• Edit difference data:
= = = =

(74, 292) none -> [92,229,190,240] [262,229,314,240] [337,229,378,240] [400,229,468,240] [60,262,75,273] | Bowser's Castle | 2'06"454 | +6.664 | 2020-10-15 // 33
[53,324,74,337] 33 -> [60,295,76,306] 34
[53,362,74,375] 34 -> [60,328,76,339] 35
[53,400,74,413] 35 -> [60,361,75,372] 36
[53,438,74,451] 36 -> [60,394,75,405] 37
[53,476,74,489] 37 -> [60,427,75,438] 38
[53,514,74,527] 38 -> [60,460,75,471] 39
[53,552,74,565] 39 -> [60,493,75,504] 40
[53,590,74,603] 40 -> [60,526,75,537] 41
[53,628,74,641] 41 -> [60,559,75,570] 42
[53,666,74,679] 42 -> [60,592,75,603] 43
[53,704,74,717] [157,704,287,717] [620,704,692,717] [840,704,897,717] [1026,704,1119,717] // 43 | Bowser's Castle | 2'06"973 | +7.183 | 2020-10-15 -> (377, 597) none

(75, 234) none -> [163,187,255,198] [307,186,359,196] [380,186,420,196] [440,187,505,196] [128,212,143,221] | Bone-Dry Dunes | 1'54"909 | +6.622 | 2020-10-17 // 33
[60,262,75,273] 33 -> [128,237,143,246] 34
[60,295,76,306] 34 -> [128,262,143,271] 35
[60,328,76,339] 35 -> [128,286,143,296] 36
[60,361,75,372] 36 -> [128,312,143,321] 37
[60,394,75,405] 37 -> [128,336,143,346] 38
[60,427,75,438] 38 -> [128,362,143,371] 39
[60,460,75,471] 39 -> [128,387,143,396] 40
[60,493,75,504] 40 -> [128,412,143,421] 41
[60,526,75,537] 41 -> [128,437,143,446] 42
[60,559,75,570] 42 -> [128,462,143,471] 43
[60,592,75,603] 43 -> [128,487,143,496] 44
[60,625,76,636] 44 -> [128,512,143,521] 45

= = = =

• HOW TO COMPLETE THIS TASK:
Where a line of the data contains "Bowser", copy that line.

• YOUR SOLUTION:
(74, 292) none -> [92,229,190,240] [262,229,314,240] [337,229,378,240] [400,229,468,240] [60,262,75,273] | Bowser's Castle | 2'06"454 | +6.664 | 2020-10-15 // 33
[53,704,74,717] [157,704,287,717] [620,704,692,717] [840,704,897,717] [1026,704,1119,717] // 43 | Bowser's Castle | 2'06"973 | +7.183 | 2020-10-15 -> (377, 597) none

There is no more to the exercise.